Recently, I was reminded of some frustrating realities about our industry. While out to dinner with a cinematographer friend, I lamented the lack of women in technical positions on Maine sets, especially in camera and G&E.

He nodded sympathetically, “yeah, women don’t seem to go after those roles as much.”

I stood a little straighter in my chair.

“We’re here for them,” he explained. “I mean, everyone I talk to wants to be working with more women. They just need to reach out.”

It took a second for his meaning to hit me. Intentionally or not, he blamed the lack of women in our local industry on the women themselves. They aren’t doing enough to make their interest known.

Yet as the director of production at p3 and the president of the Maine Film Association I receive almost weekly emails from men and women, mostly those graduating high school and college, asking me for advice on how to break into the industry. Nearly all of them are interested in the technical aspect of the work and hope to one day be a cinematographer, gaffer, or director.

Why isn’t that interest reflected in today’s local commercial sets? When does the fall off happen and why?

These are complicated questions that can’t be answered in just 500 words. But I can send out this little reminder for myself, my friend, and my film community:

It’s not enough to just be available

From my limited white, cis-gendered perspective, I know how important it is to see yourself represented in a position of power. And in our small (but growing) film community it’s rare to see women in technical positions, which causes some women to doubt themselves. It can create a voice that tells a professional photographer that even after 15 years in the business she’s not qualified to be a Camera PA on a commercial set.

My friend would probably say it’s wise to be humble, but this isn’t always humility. Sometimes it’s a belief she must be perfect before she even tries. Or a fear no one will take her seriously since men still question if she can lift the camera case. (True story.)

These realities are in direct opposition with the simple truth that diversity and inclusion are good for business. We are storytellers after all and, in a male dominated field, women’s expertise and experience provide a set with fresh ideas and energy.
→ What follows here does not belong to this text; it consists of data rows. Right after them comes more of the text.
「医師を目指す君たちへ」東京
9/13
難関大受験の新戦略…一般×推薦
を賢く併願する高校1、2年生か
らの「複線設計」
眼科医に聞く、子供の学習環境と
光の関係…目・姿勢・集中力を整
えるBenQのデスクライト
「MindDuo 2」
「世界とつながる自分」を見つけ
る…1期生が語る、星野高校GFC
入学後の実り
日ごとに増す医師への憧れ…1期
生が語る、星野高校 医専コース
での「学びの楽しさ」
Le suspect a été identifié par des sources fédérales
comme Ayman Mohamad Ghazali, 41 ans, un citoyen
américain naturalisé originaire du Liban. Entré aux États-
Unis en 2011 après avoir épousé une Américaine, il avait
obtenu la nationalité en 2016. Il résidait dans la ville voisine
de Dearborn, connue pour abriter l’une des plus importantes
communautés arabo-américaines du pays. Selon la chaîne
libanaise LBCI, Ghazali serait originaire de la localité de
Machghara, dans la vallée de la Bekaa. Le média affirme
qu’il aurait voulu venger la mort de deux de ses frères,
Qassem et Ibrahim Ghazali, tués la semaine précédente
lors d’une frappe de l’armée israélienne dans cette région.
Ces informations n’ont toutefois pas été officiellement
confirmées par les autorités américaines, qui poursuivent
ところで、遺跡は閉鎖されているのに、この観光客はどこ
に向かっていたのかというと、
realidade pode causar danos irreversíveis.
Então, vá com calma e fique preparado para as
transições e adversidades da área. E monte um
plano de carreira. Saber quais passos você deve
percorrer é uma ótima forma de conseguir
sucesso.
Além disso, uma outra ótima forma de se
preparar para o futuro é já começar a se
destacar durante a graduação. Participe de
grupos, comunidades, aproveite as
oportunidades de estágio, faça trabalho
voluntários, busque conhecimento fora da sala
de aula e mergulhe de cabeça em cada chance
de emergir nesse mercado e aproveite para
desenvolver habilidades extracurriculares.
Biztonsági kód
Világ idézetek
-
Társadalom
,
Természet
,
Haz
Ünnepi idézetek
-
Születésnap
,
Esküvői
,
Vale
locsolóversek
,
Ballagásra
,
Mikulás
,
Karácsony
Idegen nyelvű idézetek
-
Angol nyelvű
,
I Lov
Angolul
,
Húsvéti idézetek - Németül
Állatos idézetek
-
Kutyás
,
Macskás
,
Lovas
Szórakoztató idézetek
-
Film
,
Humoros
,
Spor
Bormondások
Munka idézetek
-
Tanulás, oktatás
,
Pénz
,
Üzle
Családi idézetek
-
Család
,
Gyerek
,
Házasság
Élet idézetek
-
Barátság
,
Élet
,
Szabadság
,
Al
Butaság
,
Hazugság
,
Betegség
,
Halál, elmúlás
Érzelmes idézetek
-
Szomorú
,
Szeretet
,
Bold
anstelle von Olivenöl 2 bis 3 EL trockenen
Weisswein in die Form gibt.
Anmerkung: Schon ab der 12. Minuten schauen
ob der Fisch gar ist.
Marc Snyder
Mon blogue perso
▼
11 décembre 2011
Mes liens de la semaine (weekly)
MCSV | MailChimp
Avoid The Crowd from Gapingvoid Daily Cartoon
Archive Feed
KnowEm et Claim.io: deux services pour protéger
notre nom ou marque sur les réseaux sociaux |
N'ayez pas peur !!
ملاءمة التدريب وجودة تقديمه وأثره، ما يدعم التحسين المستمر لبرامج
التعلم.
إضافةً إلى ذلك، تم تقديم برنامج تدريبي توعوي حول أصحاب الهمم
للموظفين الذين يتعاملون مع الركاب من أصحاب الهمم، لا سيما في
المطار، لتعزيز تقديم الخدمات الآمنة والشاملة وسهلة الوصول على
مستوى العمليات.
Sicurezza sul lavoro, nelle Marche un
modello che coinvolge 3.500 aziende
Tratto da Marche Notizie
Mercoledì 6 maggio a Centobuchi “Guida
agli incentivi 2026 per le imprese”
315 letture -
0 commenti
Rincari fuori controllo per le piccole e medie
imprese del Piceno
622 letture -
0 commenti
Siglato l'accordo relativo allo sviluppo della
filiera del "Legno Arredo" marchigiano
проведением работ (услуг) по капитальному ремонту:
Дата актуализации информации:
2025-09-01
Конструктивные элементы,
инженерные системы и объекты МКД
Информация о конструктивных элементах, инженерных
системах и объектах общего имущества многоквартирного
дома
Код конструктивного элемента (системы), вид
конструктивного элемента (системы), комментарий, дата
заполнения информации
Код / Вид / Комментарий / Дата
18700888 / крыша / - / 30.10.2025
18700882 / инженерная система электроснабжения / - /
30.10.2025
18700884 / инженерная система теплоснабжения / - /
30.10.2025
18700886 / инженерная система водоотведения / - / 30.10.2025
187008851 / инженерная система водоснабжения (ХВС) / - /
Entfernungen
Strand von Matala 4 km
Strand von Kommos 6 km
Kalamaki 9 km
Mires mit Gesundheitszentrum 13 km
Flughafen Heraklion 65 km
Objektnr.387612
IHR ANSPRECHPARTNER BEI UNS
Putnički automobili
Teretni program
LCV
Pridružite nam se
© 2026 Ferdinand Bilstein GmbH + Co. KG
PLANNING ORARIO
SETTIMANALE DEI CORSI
So if you’re a producer, director, DP, camera assistant, gaffer, grip or in any position of power on set and, like me, you want to see more women in your industry then please listen carefully when you hear a young PA tell you she’s interested in your department. Encourage her, share your knowledge, and remember that your attention is valuable.

If she reaches out, take the time to respond and meet up for that coffee she offered. Then, when the right role presents itself, take a chance and hire her. I’m not advocating for filling a quota to make your set look progressive but setting these women up for success with the right opportunity.

Show her that even though it’s a boy’s club, at least it’s a welcoming boy’s club.